Images with bounding boxes:
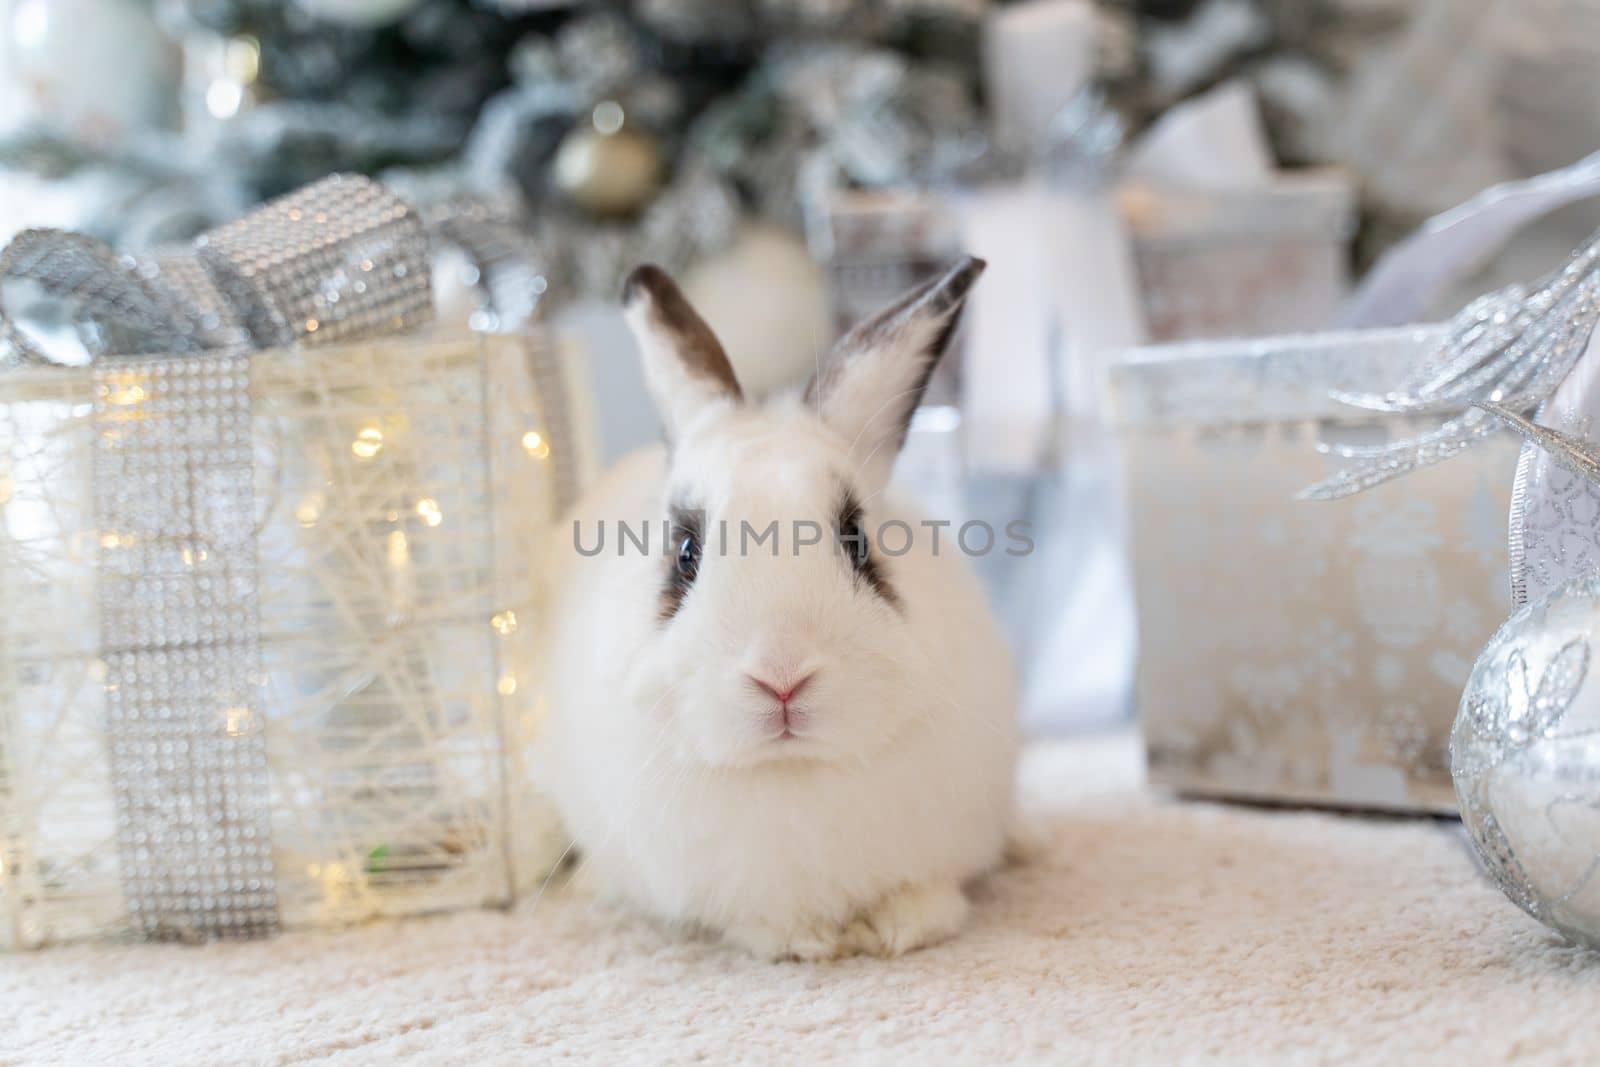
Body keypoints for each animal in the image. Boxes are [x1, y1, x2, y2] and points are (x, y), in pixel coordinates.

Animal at [531, 255, 1017, 959]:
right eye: (685, 553)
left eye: (856, 540)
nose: (782, 678)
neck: (793, 770)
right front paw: (807, 941)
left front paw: (904, 929)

▶ [WHAT TO PRODUCE]
Write out all the entries word for word, but skip any images.

▶ [PROBLEM SOLUTION]
Body keypoints for each animal in the image. Boxes are [x1, y1, x2, y2] and points are (x, y), in pixel coordinates.

Animal at [531, 255, 1017, 959]:
right eye: (685, 553)
left eye: (856, 540)
nose: (782, 678)
neck: (793, 770)
right front paw: (807, 941)
left front paw: (904, 929)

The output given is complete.